From the data below, set down exactly the lines between the one holding "storage materials |" and the one holding "Material World |", inclusive, and no others.

#### Given data ####

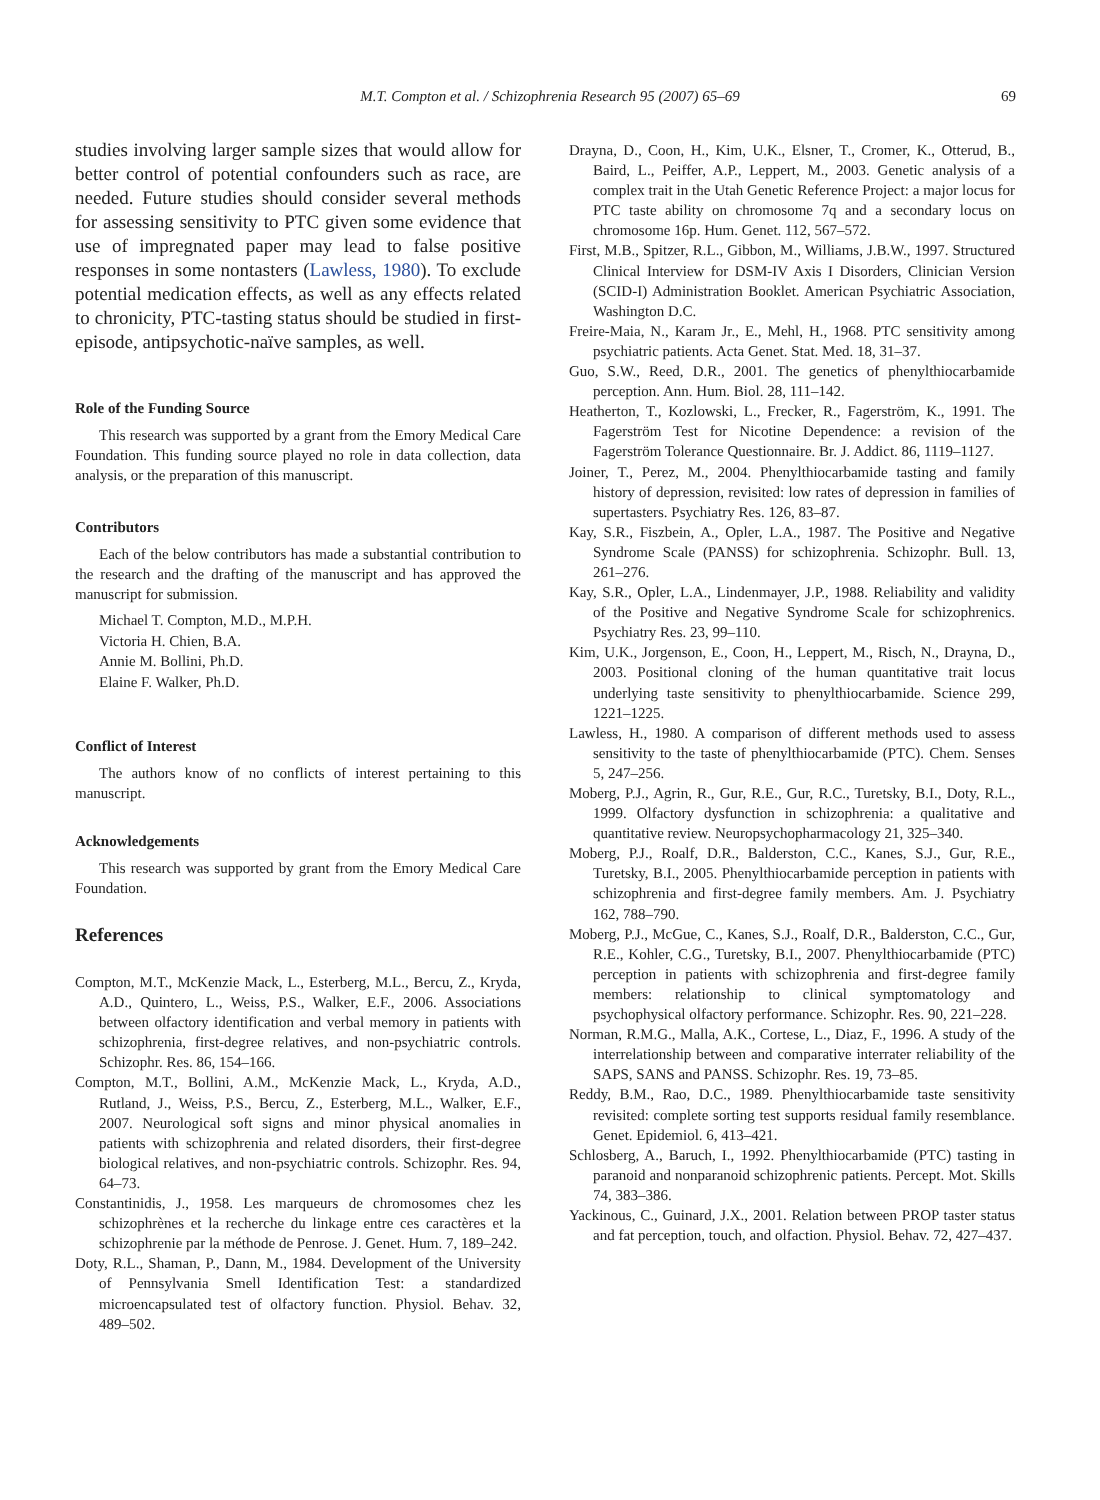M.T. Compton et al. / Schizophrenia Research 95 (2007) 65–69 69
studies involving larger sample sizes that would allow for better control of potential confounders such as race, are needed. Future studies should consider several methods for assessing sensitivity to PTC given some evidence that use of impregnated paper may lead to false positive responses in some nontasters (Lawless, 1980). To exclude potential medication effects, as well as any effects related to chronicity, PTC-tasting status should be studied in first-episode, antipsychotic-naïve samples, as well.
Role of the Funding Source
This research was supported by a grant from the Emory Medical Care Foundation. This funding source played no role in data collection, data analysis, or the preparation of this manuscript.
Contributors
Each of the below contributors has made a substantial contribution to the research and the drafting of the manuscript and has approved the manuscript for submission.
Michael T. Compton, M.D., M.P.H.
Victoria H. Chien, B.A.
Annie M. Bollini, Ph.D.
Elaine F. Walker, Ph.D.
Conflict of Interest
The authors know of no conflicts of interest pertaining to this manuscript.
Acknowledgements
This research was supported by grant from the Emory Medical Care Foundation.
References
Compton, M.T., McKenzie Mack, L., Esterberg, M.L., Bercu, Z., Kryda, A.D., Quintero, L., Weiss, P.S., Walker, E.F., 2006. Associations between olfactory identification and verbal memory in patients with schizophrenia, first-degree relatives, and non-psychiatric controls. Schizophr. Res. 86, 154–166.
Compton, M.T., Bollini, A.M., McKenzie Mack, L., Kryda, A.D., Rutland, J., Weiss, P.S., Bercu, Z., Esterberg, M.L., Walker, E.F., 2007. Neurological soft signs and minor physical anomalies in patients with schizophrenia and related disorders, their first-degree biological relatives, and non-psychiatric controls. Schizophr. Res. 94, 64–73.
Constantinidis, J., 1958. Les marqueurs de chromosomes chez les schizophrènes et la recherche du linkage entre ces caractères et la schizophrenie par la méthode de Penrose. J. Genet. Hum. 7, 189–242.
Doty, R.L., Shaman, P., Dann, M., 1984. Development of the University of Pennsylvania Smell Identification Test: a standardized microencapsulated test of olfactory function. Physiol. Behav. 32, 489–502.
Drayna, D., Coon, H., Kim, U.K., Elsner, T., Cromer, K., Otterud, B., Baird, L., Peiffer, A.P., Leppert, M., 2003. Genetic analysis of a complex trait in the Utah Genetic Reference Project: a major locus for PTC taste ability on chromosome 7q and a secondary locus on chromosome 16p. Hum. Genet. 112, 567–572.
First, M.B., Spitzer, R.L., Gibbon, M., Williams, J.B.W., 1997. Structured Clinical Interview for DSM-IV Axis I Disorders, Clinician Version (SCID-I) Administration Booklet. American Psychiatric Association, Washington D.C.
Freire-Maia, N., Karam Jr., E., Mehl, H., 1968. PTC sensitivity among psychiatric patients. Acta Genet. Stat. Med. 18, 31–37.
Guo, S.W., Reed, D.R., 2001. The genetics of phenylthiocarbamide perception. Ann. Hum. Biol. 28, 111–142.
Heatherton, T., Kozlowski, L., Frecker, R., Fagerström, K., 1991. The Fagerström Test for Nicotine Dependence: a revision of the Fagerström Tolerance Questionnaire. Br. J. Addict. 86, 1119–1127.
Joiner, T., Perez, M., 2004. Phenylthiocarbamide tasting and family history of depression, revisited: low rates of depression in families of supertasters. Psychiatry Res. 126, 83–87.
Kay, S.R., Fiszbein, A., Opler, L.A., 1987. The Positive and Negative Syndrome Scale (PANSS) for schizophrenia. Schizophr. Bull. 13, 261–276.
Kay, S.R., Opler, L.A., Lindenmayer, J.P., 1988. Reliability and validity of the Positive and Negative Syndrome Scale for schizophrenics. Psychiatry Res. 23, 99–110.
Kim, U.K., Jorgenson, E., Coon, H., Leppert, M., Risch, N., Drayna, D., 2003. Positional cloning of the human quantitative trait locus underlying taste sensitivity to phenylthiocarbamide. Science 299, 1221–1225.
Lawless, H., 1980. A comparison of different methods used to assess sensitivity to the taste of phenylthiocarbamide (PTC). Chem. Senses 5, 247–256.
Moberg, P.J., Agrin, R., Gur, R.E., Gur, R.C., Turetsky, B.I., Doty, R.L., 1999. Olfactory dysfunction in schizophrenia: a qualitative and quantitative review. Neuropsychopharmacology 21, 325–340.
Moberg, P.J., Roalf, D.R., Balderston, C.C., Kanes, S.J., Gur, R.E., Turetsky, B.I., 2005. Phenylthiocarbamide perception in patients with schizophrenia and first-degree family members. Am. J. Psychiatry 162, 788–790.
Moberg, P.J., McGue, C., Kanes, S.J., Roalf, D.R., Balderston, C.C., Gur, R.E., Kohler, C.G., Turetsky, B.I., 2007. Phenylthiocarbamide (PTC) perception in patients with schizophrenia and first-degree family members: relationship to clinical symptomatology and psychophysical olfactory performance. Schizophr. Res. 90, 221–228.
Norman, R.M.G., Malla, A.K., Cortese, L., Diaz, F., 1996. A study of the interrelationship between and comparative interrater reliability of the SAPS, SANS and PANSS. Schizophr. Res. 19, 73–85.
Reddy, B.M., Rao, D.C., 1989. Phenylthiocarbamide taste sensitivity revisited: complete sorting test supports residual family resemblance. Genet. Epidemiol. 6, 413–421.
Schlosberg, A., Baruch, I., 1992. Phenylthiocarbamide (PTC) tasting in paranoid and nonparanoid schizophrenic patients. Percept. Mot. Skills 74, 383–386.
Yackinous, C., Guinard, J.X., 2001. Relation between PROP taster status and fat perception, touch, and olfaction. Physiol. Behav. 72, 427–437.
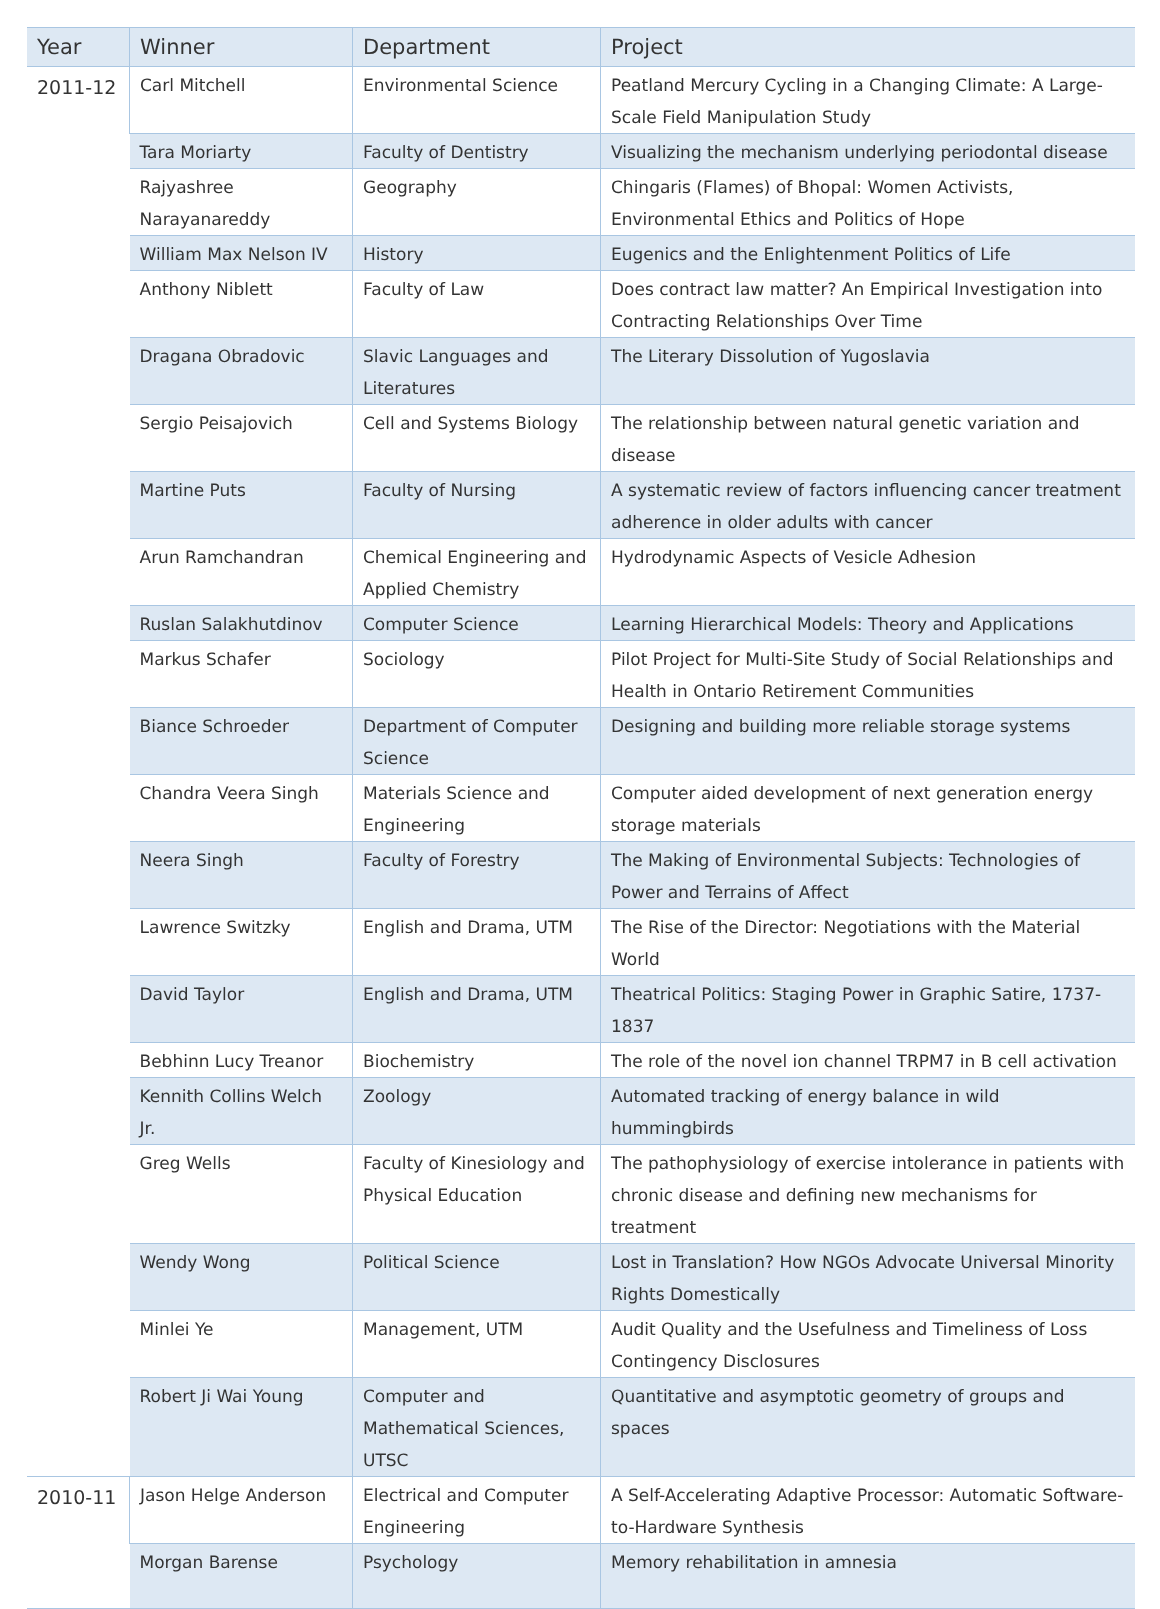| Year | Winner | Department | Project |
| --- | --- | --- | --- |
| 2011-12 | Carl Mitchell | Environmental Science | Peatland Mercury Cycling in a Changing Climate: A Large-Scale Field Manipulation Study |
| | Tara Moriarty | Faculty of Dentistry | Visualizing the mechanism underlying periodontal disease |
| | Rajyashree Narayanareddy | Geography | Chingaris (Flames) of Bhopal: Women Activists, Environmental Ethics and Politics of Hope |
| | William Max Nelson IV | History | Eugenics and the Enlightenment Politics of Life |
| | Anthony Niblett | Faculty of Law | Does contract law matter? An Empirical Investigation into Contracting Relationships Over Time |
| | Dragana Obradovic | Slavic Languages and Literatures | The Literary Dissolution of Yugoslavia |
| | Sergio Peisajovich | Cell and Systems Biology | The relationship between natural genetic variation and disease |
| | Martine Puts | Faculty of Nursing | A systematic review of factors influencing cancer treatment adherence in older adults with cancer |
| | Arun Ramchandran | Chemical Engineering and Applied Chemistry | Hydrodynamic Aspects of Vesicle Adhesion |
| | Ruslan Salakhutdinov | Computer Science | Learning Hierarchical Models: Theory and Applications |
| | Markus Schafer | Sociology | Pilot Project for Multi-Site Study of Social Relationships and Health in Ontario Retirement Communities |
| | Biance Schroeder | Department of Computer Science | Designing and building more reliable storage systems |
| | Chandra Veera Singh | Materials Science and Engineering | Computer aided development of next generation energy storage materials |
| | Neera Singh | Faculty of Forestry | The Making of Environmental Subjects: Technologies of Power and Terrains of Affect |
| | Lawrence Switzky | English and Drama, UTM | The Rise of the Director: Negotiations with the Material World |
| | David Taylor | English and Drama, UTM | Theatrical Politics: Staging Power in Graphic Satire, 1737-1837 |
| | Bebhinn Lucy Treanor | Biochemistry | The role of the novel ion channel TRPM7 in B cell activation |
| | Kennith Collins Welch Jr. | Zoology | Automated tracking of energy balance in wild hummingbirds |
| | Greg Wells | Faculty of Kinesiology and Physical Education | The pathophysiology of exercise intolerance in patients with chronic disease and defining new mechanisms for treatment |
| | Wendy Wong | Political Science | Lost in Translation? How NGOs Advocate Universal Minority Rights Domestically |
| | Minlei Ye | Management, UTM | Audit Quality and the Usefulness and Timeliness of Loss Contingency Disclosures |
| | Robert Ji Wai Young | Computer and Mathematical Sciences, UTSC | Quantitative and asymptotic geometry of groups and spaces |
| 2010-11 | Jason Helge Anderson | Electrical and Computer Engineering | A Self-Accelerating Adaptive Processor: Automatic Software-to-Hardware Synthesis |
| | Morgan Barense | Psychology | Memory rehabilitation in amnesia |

####

**Worked solution**
| | Chandra Veera Singh | Materials Science and Engineering | Computer aided development of next generation energy storage materials |
| | Neera Singh | Faculty of Forestry | The Making of Environmental Subjects: Technologies of Power and Terrains of Affect |
| | Lawrence Switzky | English and Drama, UTM | The Rise of the Director: Negotiations with the Material World |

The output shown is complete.